RTKs belong to several kinase families that function as both receptors and enzymes. 14 RTKs occur as transmembrane, polypeptide, cell surface receptors that receive and transduce signals from the extracellular to the intracellular environment by triggering a series of downstream phosphorylation events. Structurally RTKs are composed of an extracellular ligand-binding region, a transmembrane domain, an auto-inhibitory juxtamembrane region, and an intracellular catalytic tail containing tyrosine kinases. Most RTKs become activated by binding to a signaling molecule ligand at the cell surface, such as a growth factor or a peptide hormone. Ligand binding typically initiates dimerization or pairing between two neighboring receptors through cross-phosphorylation of the tyrosine molecules contained within the catalytic domain of the receptor that extends into the cell cytoplasm. Next a cascade of phosphorylation events sets forth as the tyrosine moieties interact or “dock” with molecules, including other kinases within the cytoplasm, that interface with one or more signaling pathways. Ultimately, messaging is relayed into the nucleus of the cell where it can initiate the transcription of genes controlling complex cellular processes including cell growth, differentiation, proliferation, and survival.
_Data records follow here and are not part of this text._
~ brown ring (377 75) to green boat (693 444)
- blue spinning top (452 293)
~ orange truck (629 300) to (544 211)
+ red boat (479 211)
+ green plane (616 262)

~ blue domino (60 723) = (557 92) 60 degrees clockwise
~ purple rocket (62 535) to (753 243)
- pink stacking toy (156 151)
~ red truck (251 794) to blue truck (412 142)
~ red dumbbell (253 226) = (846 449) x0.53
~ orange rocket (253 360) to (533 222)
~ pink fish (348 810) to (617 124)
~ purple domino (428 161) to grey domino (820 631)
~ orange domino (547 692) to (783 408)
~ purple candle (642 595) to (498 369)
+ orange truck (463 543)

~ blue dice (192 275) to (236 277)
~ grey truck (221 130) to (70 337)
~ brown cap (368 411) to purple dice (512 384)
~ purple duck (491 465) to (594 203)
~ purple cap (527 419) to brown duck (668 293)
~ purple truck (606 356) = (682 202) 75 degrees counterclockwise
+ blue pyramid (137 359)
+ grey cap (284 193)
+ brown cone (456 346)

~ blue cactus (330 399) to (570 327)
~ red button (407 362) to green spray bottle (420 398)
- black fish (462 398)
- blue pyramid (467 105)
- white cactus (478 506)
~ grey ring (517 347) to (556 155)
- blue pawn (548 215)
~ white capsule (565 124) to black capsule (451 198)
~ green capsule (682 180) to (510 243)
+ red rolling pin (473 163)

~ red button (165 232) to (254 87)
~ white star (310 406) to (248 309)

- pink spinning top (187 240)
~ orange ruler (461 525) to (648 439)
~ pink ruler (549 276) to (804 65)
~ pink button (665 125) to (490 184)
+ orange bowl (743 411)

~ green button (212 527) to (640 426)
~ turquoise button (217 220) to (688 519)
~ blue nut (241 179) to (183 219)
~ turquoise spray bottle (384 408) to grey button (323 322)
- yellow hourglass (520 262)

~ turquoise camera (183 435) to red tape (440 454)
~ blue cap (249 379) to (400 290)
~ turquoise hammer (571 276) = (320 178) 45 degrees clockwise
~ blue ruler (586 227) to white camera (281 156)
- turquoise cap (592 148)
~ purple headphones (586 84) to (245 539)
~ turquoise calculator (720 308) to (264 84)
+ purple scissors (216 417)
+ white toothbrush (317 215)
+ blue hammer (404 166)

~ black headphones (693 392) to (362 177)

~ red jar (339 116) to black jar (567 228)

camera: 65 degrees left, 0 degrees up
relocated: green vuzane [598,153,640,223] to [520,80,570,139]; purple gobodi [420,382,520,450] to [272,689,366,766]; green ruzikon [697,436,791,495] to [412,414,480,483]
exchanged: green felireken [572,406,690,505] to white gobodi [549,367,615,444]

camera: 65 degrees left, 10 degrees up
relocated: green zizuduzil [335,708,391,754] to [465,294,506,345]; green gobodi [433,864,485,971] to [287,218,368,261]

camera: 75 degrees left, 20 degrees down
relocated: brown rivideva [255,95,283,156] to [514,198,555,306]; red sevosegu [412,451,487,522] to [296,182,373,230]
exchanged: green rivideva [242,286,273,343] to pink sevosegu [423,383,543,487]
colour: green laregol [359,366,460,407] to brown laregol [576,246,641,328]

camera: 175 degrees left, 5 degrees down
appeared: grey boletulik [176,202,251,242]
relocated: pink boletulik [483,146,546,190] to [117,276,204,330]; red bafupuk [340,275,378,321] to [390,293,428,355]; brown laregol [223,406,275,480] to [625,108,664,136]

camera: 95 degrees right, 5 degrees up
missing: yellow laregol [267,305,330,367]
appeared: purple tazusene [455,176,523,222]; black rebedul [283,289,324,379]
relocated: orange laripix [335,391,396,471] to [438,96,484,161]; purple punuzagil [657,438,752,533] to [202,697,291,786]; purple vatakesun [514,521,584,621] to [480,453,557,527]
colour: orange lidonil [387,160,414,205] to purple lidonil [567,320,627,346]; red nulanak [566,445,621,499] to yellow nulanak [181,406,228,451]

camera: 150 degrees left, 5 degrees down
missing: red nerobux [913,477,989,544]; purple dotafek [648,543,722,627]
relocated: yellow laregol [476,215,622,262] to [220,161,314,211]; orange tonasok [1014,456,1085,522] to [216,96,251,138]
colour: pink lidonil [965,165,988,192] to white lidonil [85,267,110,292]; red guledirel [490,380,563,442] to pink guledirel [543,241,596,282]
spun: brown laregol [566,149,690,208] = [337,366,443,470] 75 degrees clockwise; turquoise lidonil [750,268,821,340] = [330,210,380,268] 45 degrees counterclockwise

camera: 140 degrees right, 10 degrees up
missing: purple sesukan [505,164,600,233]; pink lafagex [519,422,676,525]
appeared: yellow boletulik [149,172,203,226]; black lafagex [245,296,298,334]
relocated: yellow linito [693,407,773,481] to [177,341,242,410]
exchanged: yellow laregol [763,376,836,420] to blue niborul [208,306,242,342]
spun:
RTK induced oncogenesis can result from gain-of-function mutations in regions of genes that encode for the structural, regulatory, and kinase components of the receptors. Genetic alterations in RTK genes can result in receptors lacking the auto-inhibitory regulation of kinase activity that can lead to dysregulated signaling and place oncogenic pathways into a state of unchecked overdrive. Gene alteration can also produce receptors that are constitutively active, meaning they can signal independent of ligand binding.

Changes in RTK activity can also be caused by other genetic events such as structural variation. For example, a rearrangement or change in the position of a gene within a chromosome can change the structure of an RTK and its’ activity. Increased RTK signaling can also result from overexpression of the wild-type or mutated receptors on the cell surface. Termed gene amplification, this increase in the number of receptors is caused by a copy number gain resulting in the expression of multiple copies of the gene that encodes the RTK.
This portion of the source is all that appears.